I’ve been thinking about “home” lately. Home in the sense of where I grew up and where my family lived for the last 100 or so years, dating back to when my paternal grandmother and the grandfather I never met settled down to farm there. My Dad and uncle took over the farm when they came of age and purchased more and more land in the area. They grew peaches, prunes, walnuts, and kiwi. Most of that land has since been sold, purchased by other farmers and developers who are building houses for the growing population–up to 8,500 or so now.
Although as a teenager I began to loathe living in a small, rural community, but I now look back with a kind of nostalgia for the old days.

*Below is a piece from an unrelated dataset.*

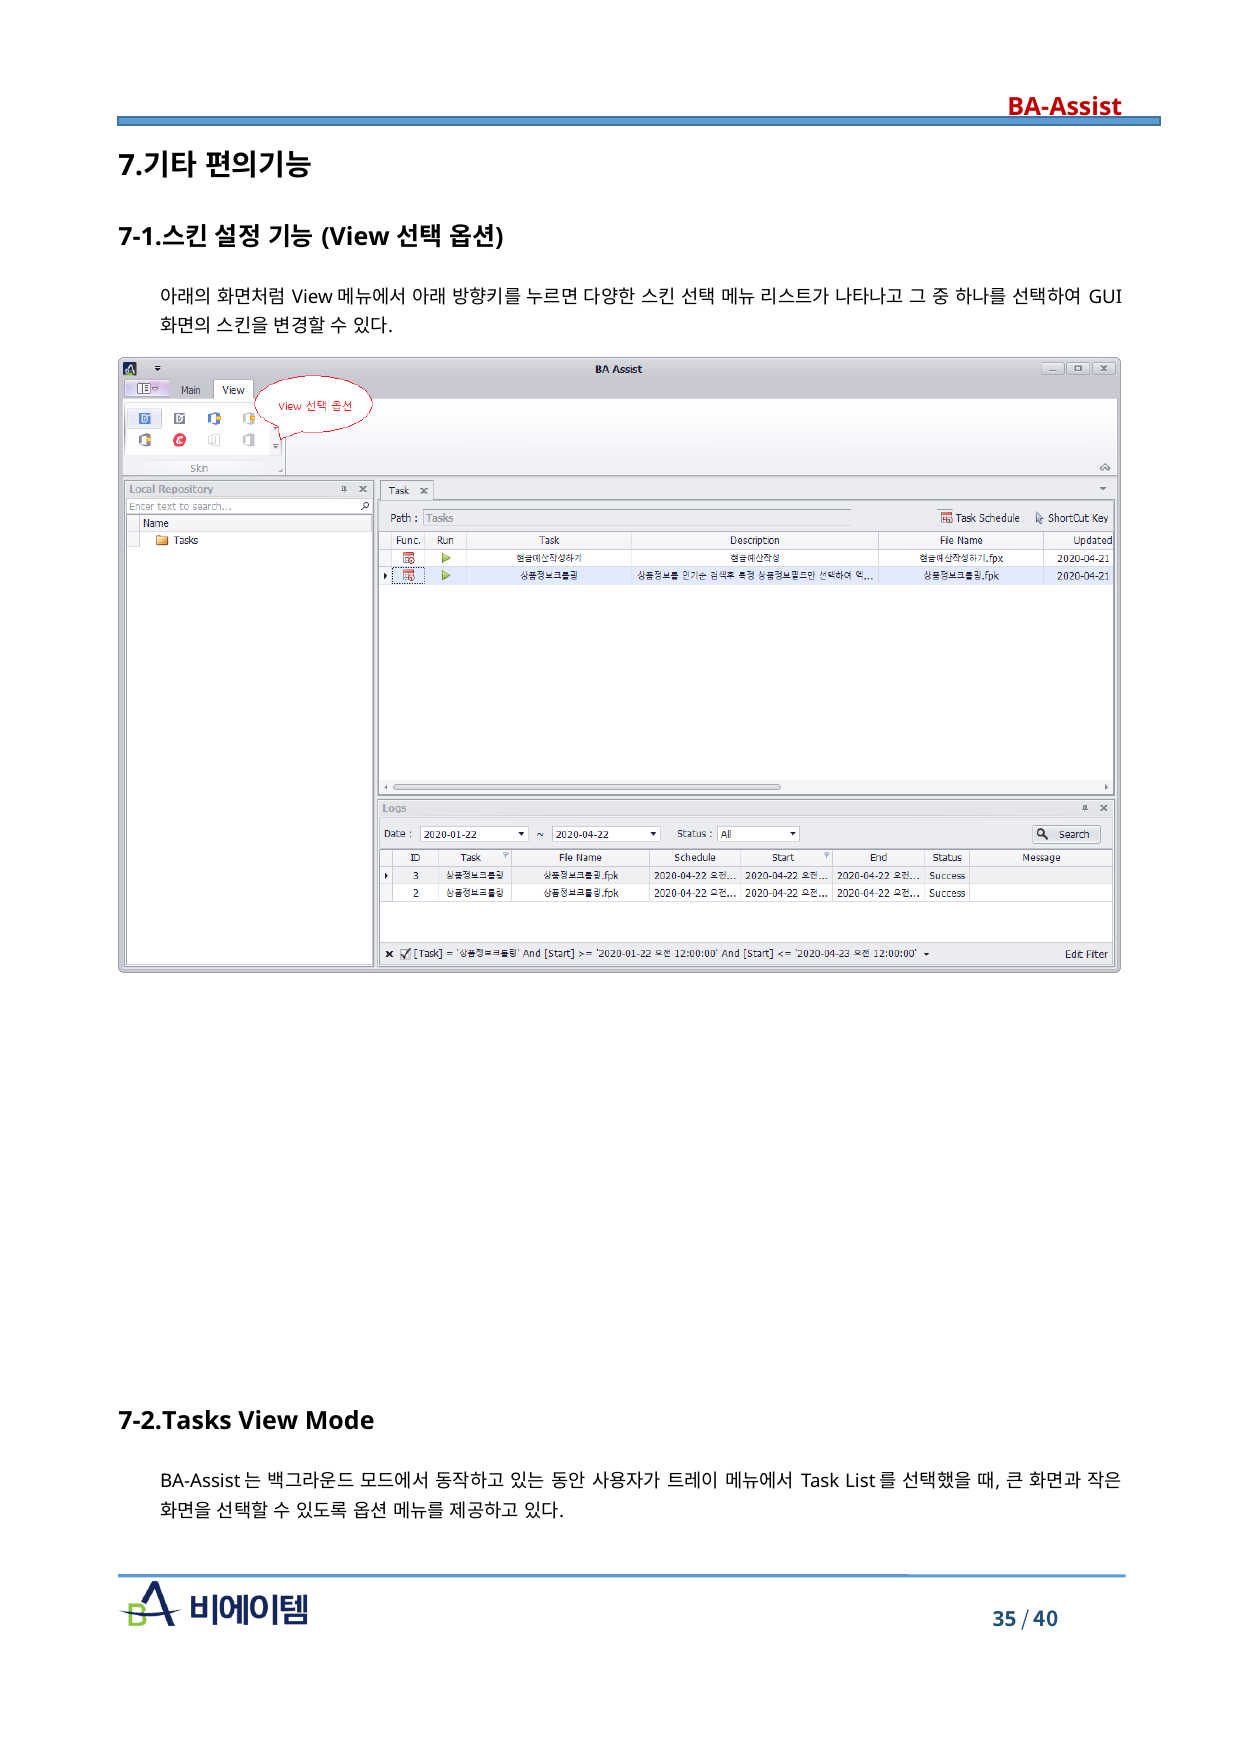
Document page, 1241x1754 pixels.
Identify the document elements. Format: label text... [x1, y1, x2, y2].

It wasn’t a perfect place by any means, but as a kid living on a ranch as we call them out west I was free to run with my imagination building forts out of prune bins, rolling out mansions in the wild mustards, and setting up a lemonade business that I was convinced would make me rich. I could get on my bike when the sun came up and ride around the county roads until the sun began to set. No one worried about kids playing in the fields or riding bikes or swimming in the canals. Well, strike that bit about the canals. I got in a heap of trouble for that. Especially the time my friends and I tried to water ski in one of the canals with a car pulling the rope. It was stupid, but damn was it fun.

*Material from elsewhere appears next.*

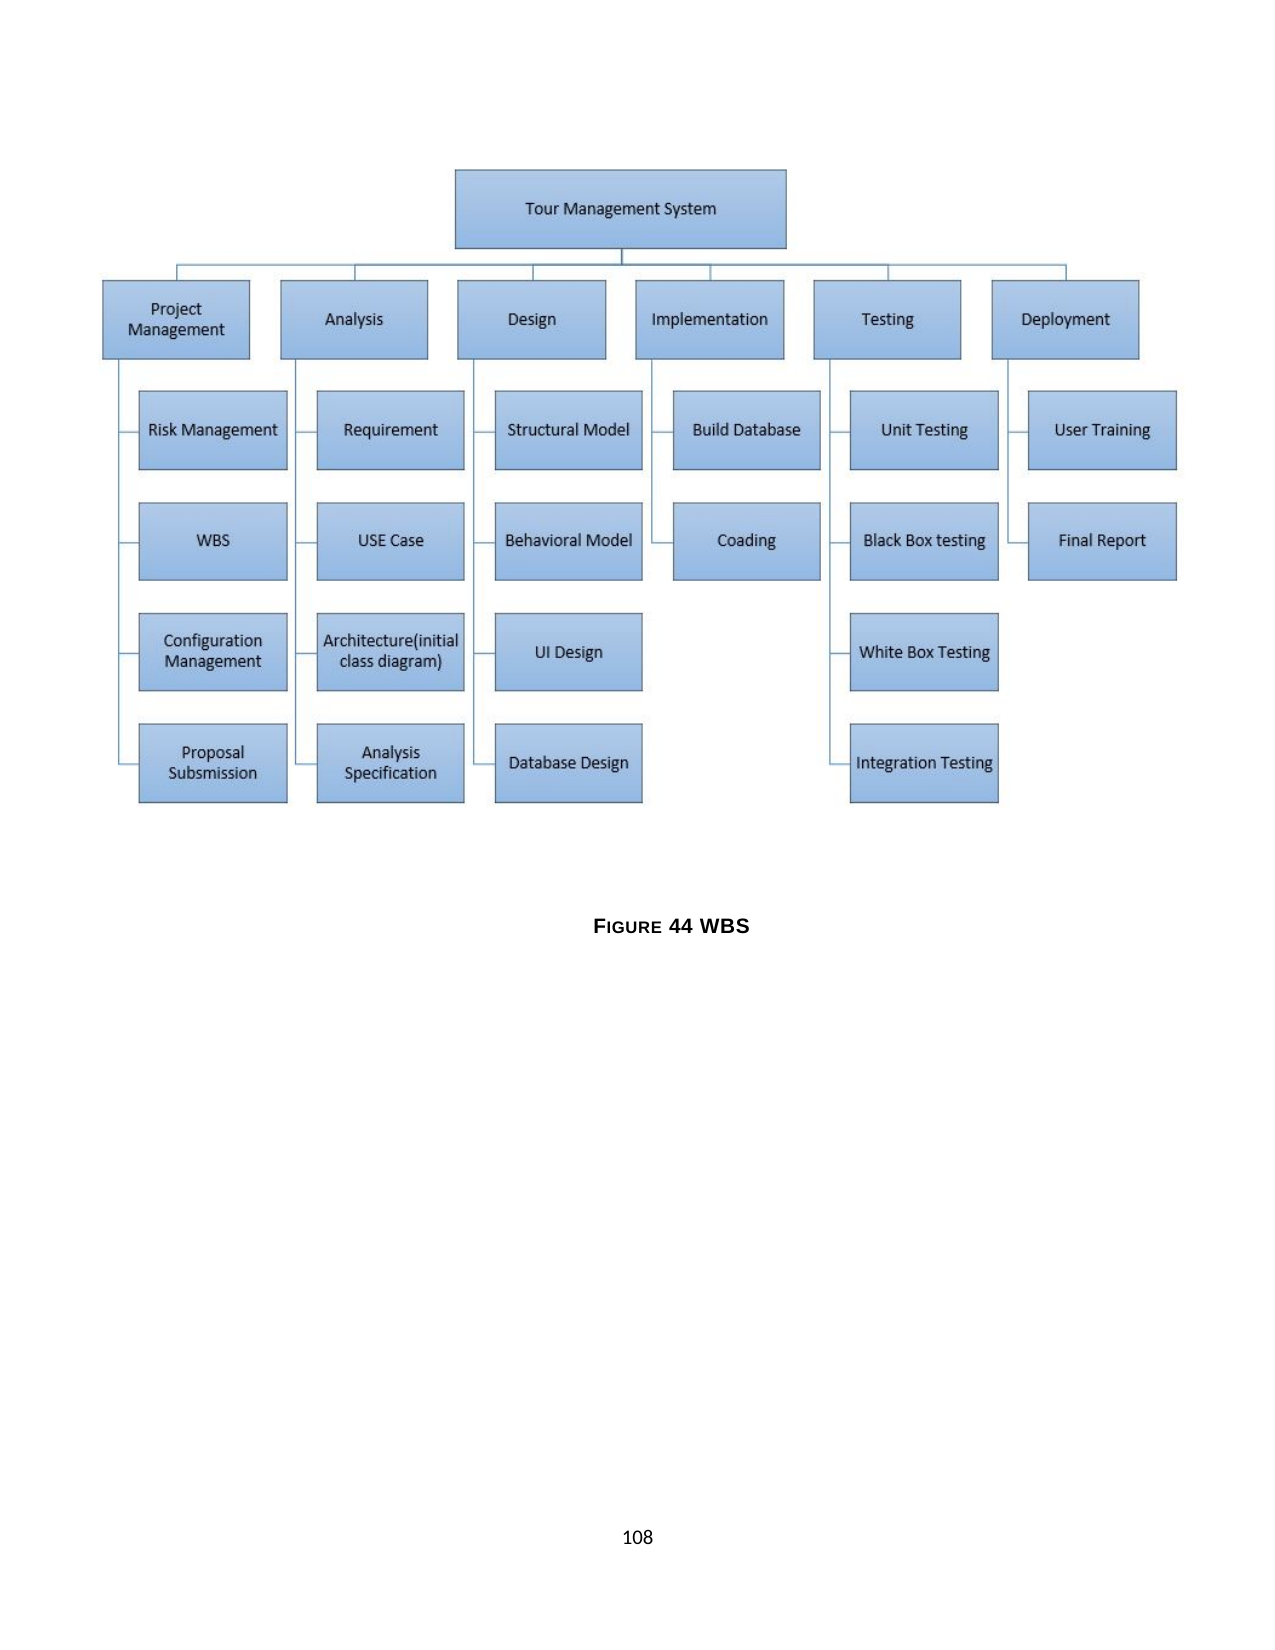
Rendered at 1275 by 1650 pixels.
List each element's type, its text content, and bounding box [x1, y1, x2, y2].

text Figure 44 WBS [519, 914, 1125, 938]
picture [60, 150, 1228, 847]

For me and for so many living there, the mountains to the west, the Sutter Buttes, signaled home. They are the smallest complete mountain range in the world. Originally home to the Maidu, they are now privately owned and home to cattle ranchers and old ranching families.
As a kid I played on these mountains, and as a teenager I drank beer there and made out with boys. As a young adult I hiked the mountains, researched their history and gave conference papers about them and wrote articles for the local historical society.

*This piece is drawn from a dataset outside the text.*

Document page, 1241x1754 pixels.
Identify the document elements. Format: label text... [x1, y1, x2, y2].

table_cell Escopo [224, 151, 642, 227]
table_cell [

Now I gaze at a lovely framed picture I have of them, one my sisters gave me when I finished graduate school, and follow various local photographers who seek to capture their ever changing landscape.
Here’s a recent picture whose caption reads: “The Geese are starting to arrive to the Yuba-Sutter area for their annual migration typically Oct-Dec.” It’s a gorgeous shot by Jonathon Beth www.facebook.com/Jonathanbeth.photography.
While the people and the town will change, the Buttes will always be there to remind me this place was home.